Seattle-based office furniture dealer OpenSquare has been in operation, in few different incarnations, since the height of the Great Depression. Its clients include some of the biggest companies in the Puget Sound region.
However, nothing could have prepared the company for the pandemic-related downturn of 2020, when workers stayed home, offices shuttered and OpenSquare's sales plummeted 75% year over year.
Then, a spike in demand for home office furniture breathed new life into the 88-year-old company. OpenSquare generated a record $190 million in sales in 2021, according to Puget Sound Business Journal research. The company said it will register similar sales volume in 2022.
Trevor Croghan, general manager at OpenSquare, expects growth to moderate in 2023 because "for the most part, people are (now) pretty well-equipped in their homes."
What excites him more are the possibilities introduced by this new era of work.
The conception of the office has changed drastically in the last couple of years. Businesses like OpenSquare are at the center of the change. And, together with its large corporate customer base, the company could model new ideas and meanings of the workplace.
The Business Journal sat down with Croghan recently on an ergonomically correct sofa at OpenSquare's headquarters in Seattle Design Center. Croghan shared the challenges and opportunities faced by his company and office spaces in general.
How is this moment unique for your industry? The topic of the future of the workplace is of strategic importance to almost every organization. Almost every senior executive right now is thinking about, asking themselves the question, "What should our strategy around our physical location be? Is the workplace important? And if it is, how does it need to be designed? How much do we need?"
For the first time in my career, workplace and workplace strategy is on that shortlist of strategic importance for almost every senior leader.
Space is an expensive investment. How are companies handling the uncertainty about in-person work? I think everybody is smart to look at that right now. If you're only going to be in the office for a few days a week, how much space do you really need?
You can take some of your space and design it very intentionally and strategically and then take some of that other floor plate and put it on the sublease market, or reduce footprint. Some organizations are doing that. Others are doing the opposite. They're seeing this as an opportunity to expand because they believe more than ever that coming together is important, and they're using that as a strategic advantage in their business.

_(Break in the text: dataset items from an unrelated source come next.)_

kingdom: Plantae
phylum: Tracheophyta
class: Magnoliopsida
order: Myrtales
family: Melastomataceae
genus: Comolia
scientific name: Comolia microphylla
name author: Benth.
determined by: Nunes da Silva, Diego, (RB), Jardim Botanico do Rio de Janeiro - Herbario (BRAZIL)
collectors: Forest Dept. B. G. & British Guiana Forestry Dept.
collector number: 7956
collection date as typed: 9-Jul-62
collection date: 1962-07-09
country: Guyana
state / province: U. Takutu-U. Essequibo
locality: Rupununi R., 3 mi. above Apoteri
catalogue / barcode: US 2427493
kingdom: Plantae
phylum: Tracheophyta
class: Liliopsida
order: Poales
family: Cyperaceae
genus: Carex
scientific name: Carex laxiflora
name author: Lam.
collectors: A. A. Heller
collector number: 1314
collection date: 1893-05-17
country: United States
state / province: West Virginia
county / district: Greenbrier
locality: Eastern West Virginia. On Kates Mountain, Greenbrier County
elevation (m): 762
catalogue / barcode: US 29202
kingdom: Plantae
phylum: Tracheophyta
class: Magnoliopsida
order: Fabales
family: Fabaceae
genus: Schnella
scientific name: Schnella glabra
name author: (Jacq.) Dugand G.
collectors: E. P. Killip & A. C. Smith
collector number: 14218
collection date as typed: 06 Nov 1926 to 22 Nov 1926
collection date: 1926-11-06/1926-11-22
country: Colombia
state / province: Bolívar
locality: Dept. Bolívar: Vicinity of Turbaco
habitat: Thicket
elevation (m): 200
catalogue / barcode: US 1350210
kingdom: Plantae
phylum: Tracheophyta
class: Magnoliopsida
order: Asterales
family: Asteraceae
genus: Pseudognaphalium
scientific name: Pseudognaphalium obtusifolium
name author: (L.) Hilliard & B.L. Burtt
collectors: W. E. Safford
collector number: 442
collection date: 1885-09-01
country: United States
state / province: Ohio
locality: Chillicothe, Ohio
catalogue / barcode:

You're going to see a range of experiments around the workplace. Over the next few years, we'll see that play out.
Is there a particular product or service that businesses are asking for more of? Working in a hybrid environment ... is something that is very, very challenging. It's much harder designing and engagement for (hybrid work). It requires a lot of intentional design and a whole suite of products, from furniture to technology to the architecture in the space. Those types of products and environments that support hybrid work are at the top of the demand list.
What are you seeing happen in the office market? There are much more strategic projects than just building new space to accommodate more people. Space is being built to attract people back to the office, to engage them while they're in the office and inspire them while they're there.
Has that changed the way you conduct business? What our customers need today is different than it was three years ago. They needed help growing and expanding three years ago. ... Today they need help reimagining and engaging and rethinking why workplace exists and how they want for it to serve their teams. So we are more focused on that service side of our business because our customers need that more today.
How does the setup of an office affect work productivity? We believe that there is a dynamically important role that workplace plays in doing world-class work. And we do believe that people do their best work at well-designed spaces that have all the right tools and the right artifacts and the right people to come together and create great things.
What are your goals and expectations for OpenSquare in the next few years? Driving a lot of our growth over the last decade, being based in Seattle and being based in the Bay Area, (has been) partnering with world-class organizations that have been growing like crazy. Our growth has been driven by the expansion of space within those large organizations, adding more people, adding more space.
The future looks different than that. And we don't see that type of dynamic growth, at least in the short term. But what we do see is a reimagining of space. We won't see an expanding footprint from too many of our customers, though some will. There are lot of projects that are moving forward — new campuses and new spaces, but those are fewer than they were over the last decade.